Objectives ▸
[1] In the passage on the Lyft arbitration dispute, translate the sentence "Seifu sought civil penalties under PAGA." into Spanish.
[2] According to the passage on the Lyft arbitration dispute, in what month and year did Seifu file his complaint against Lyft?
** START OF Passage provided **
A former Lyft driver filed suit against the rideshare company under the Private Attorneys General Act of 2004 (PAGA), alleging Lyft misclassified him and other drivers as independent contractors rather than employees, thereby violating multiple provisions of the Labor Code. Lyft moved to compel arbitration based on the arbitration provision in the “Terms of Service” (TOS) that it required its drivers to accept in order to offer rides through Lyft's smartphone application.
Drivers who didn’t want to be bound by the arbitration provision could opt out in the 30-day period following their acceptance of the TOS. Those who didn’t exercise this option during that period were bound by the arbitration provision. Here, Seifu agreed to the TOS and didn’t opt out of the arbitration provision.
Background
Seifu filed a complaint against Lyft in July 2018, alleging a single PAGA claim on behalf of the state of California and other similarly situated individuals who worked as drivers for Lyft in California. He alleged that Lyft willfully misclassified its drivers as independent contractors, resulting in numerous Labor Code violations. Seifu sought civil penalties under PAGA.
Lyft petitioned to compel arbitration of Seifu's PAGA claim and stay proceedings in the trial court pending arbitration, arguing that the PAGA waiver in the TOS was enforceable. Seifu opposed the petition to compel arbitration. He argued that the PAGA waiver was unenforceable under California law, relying on Iskanian v. CLS Transportation Los Angeles.
The trial court denied the motion, finding the PAGA waiver in the arbitration provision unenforceable under then-controlling California law. Lyft appealed, and in June 2021, the Court of Appeals affirmed the denial of Lyft's motion to compel arbitration.
** END OF Passage provided **
** START OF Material **
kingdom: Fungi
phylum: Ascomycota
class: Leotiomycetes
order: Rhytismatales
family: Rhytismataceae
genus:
** END OF Material **
Solutions to the exercise ▸
[1] Seifu solicitó sanciones civiles en virtud de la PAGA.

[2] July 2018.